Ok, asking for serial support IS a little much.... Mac's haven't shipped with serial ports since the first revision of the G3 B/W towers. I think it is safe at this point to say that serial is dead and we can move on. No other hardware manufacturer is supporting serial, why should epson (does X itself even support serial connections?) We have more than enough to gripe about against epson, that serial......well aint that big a deal.


I like how mac users are all quick to tar and feather epson and adobe, but no one has heard a peep out of Macromedia since freehands' release. Where are their annonced ship dates and products and demos of said products,etc?


Nick


----------



## csoledade (Oct 7, 2001)

Epson sold expensive (read $500 dollar) printers with ethernet connectivity via optional ($100) Axis 1440 printservers. A fine example is the Sytlus Photo EX. These printers should be supported in OS X!

The printserver should be supported in X!

C.


----------



## gr8tfly (Oct 7, 2001)

I'm hoping the upcoming Epson 1280 driver for native OS-X support will support AppleTalk or LPR so I can use my AXIS print server natively.

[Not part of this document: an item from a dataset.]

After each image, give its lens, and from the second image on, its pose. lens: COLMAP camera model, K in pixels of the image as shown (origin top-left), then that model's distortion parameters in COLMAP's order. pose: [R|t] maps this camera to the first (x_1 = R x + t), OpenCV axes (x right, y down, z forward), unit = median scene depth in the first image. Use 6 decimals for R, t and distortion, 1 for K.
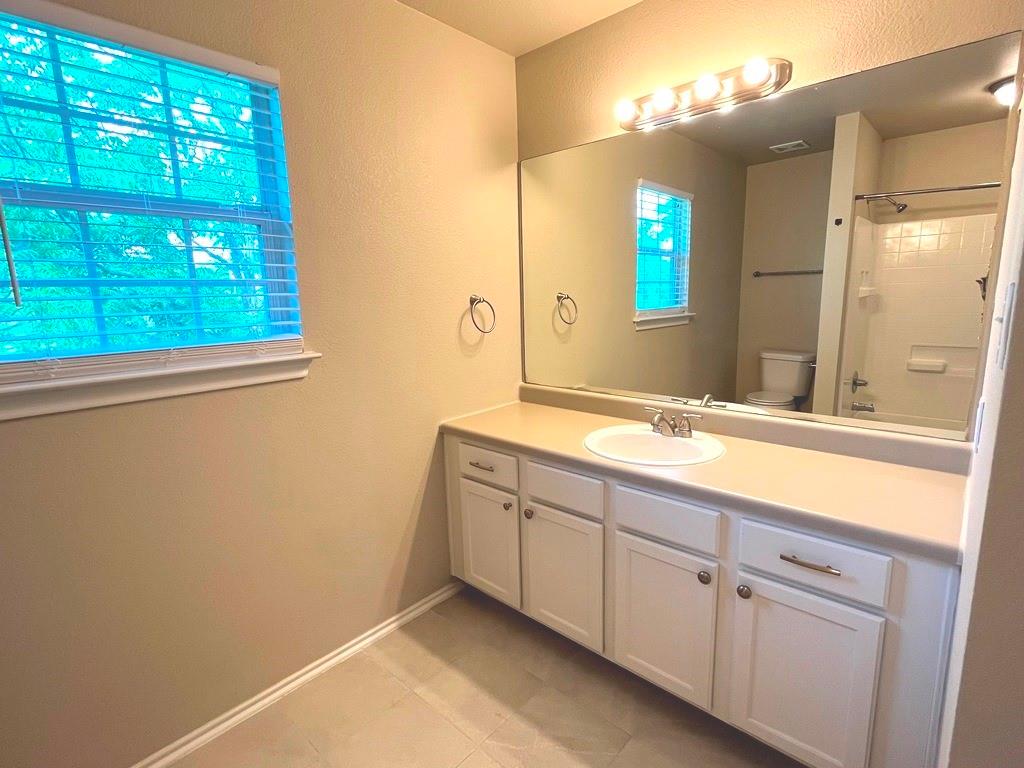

In the mean time, I'm able to print just fine from Classic using the AXIS print server to my 1280 Epson. Although it'd be nice to print directly from OS-X, most of the serious printing I do is from Photoshop anyway. If I do need to print from OS-X, I just create a LaserWriter printer, then output directly to PDF (nice feature under "Output..." option). Then print it using Classic Acrobat Reader.


----------



## joecrow (Oct 8, 2001)

Well, after a few emails, and about one weeks time, I finally heard back from Epson about support for the Stylus COLOR 800 (not mentioned in their statement on drivers).  Anyway, they said a big fat "NO".  They then refered me to a 800 number if I had further questions.

So, I suggest that if your Epson printer is NOT on the list, write them an email, call 'em up, whatever.  Just let Epson know that you're not satisified.  Maybe if enough people complain, something will happen (and not necessarily for my printer =(, but who cares ).

-JoeCrow


----------



## TommyWillB (Oct 8, 2001)

> _Originally posted by oldmac _
> *Great news! Following is a copy of the e-mail I received today from Epson,  in response to one I sent them yesterday...
> 
> |-------------------------+-------------------------|
> ...


I'm not clear if this would include the 900N, which is the more expensive ethernet version. I love it because I have two Mac's and a PC all connected to this.





> _Originally posted by csoledade _
> *Epson sold expensive (read $500 dollar) printers with ethernet connectivity via optional ($100) Axis 1440 printservers...The printserver should be supported in X!
> C. *


Yes it "should"... and I guess I'll know for sure sometime around November 5th.


----------